OpenAI demoed it building a snake game. Models have been able to build a snake game for years. That tells you nothing about how it handles real codebases with complex dependencies, multi-file refactors, or the kind of software engineering work people are actually using Codex for in 2026. On those tasks, the excess tool calls and verbose output eat into whatever time savings the raw inference speed provides.

Where It Does Work

Not all the feedback is negative. For research-style tasks, quick lookups in a codebase, generating docstrings, basic refactoring, or any task where you don’t need frontier-level precision, Codex-Spark’s speed advantage is real and useful. If you’re doing a lot of lightweight, iterative work where the model’s intelligence ceiling doesn’t matter much, 1000 tokens per second makes a noticeable difference in how the interaction feels.

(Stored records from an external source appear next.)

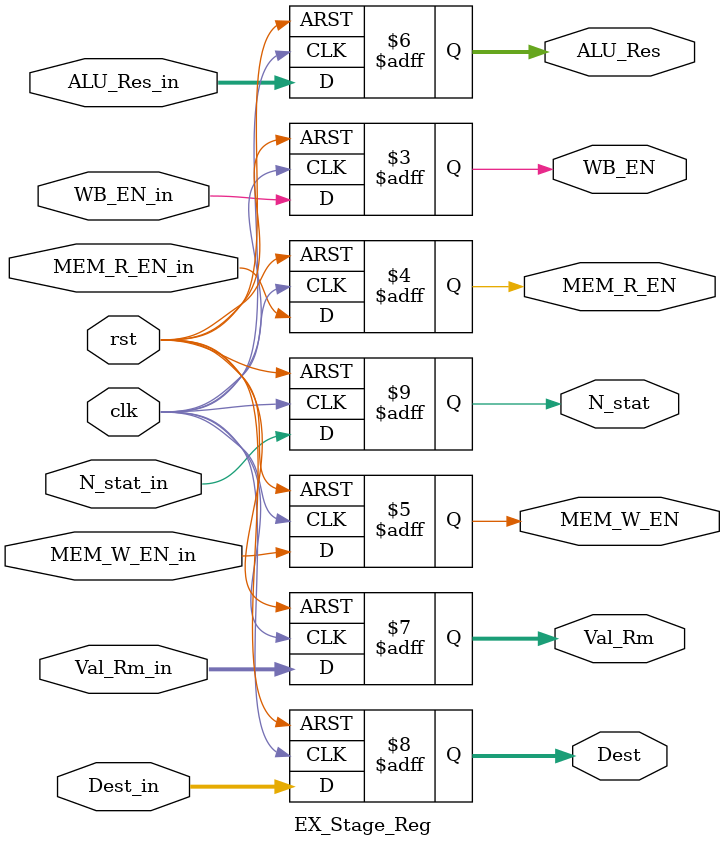
<source format=v>
module EX_Stage_Reg #(
    parameter DATA_LEN = 32,
    parameter ADDRESS_LEN = 32,
    parameter ADDRESS_LEN_REG_FILE = 4
) (
    input  wire                                   clk, rst,
    input  wire                                   WB_EN_in, MEM_R_EN_in, MEM_W_EN_in,
    input  wire  [DATA_LEN - 1 : 0]               ALU_Res_in,
    input  wire  [DATA_LEN - 1 : 0]               Val_Rm_in,
    input  wire  [ADDRESS_LEN_REG_FILE - 1 : 0]   Dest_in,
    output reg                                    WB_EN, MEM_R_EN, MEM_W_EN,
    output reg   [DATA_LEN - 1 : 0]               ALU_Res, Val_Rm,
    output reg   [ADDRESS_LEN_REG_FILE - 1 : 0]   Dest,
    input wire                                    N_stat_in,
    output reg                                    N_stat

);

    always @(posedge clk or negedge rst) begin
        if(~rst) begin
            WB_EN <= 1'b0;
            ALU_Res <= 32'b0;
            Dest <= 4'b0;
            MEM_R_EN <= 1'b0;
            MEM_W_EN <= 1'b0;
            Val_Rm <= 32'b0;
            N_stat <= 0;
        end
        else begin
            WB_EN <= WB_EN_in;
            ALU_Res <= ALU_Res_in;
            Dest <= Dest_in;
            MEM_R_EN <= MEM_R_EN_in;
            MEM_W_EN <= MEM_W_EN_in;
            Val_Rm <= Val_Rm_in;
            N_stat <= N_stat_in;
        end   
    end
    
endmodule
</source>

The problem is that for the complex tasks where Codex shines most, where you want it to carefully reason through a problem and make clean, minimal changes, the Spark variant is worse and sometimes not even faster. That’s a tough sell for a speed-focused model.

The Cerebras Partnership and What’s Next

The Cerebras integration is interesting from an infrastructure perspective. GPUs remain foundational for OpenAI’s training and inference pipelines, but Cerebras’ Wafer Scale Engine 3 fills a niche for workflows demanding extremely low latency. OpenAI says GPUs and Cerebras can be combined for single workloads to hit the best performance, which suggests this is more of a complement than a replacement for their existing GPU fleet.

OpenAI’s roadmap for this line includes larger models, longer context lengths, and multimodal input. The vision is a Codex that blends real-time interactive mode with long-horizon autonomous agents: you stay in a tight loop with Spark while it delegates heavier tasks to sub-agents running the full GPT-5.3-Codex in the background. That’s a compelling direction. The question is whether they can make Spark’s real-time mode reliable and efficient enough that developers actually want to use it instead of just waiting for the flagship model to finish.

If you’re interested in how GPT-5.3-Codex stacks up against other frontier coding models, I covered that in my comparison of Claude Opus 4.6 vs GPT-5.3-Codex and in the broader 2026 LLM rankings.

Availability Details

Codex-Spark is available now for ChatGPT Pro users at $200/month. It has its own separate rate limits during the research preview, and usage doesn’t count against standard limits, though you might hit queuing during high demand. There’s also limited API access for design partners, with broader access planned in the coming weeks. Safety evaluations confirmed it doesn’t reach the Preparedness Framework threshold for high capability in cybersecurity or biology.

Bottom Line

GPT-5.3-Codex-Spark is a fast model. That part is true. But fast inference doesn’t always mean fast task completion, and that’s the disconnect right now. The model’s tendency to over-call tools and generate excessive tokens undermines its speed advantage on anything beyond basic tasks. For research, quick lookups, and lightweight coding, it’s a nice option to have. For real software engineering work, GPT-5.3-Codex is still the one to use, and it often finishes the job faster despite being 15x slower per token. Speed means nothing if the model takes a longer path to get there.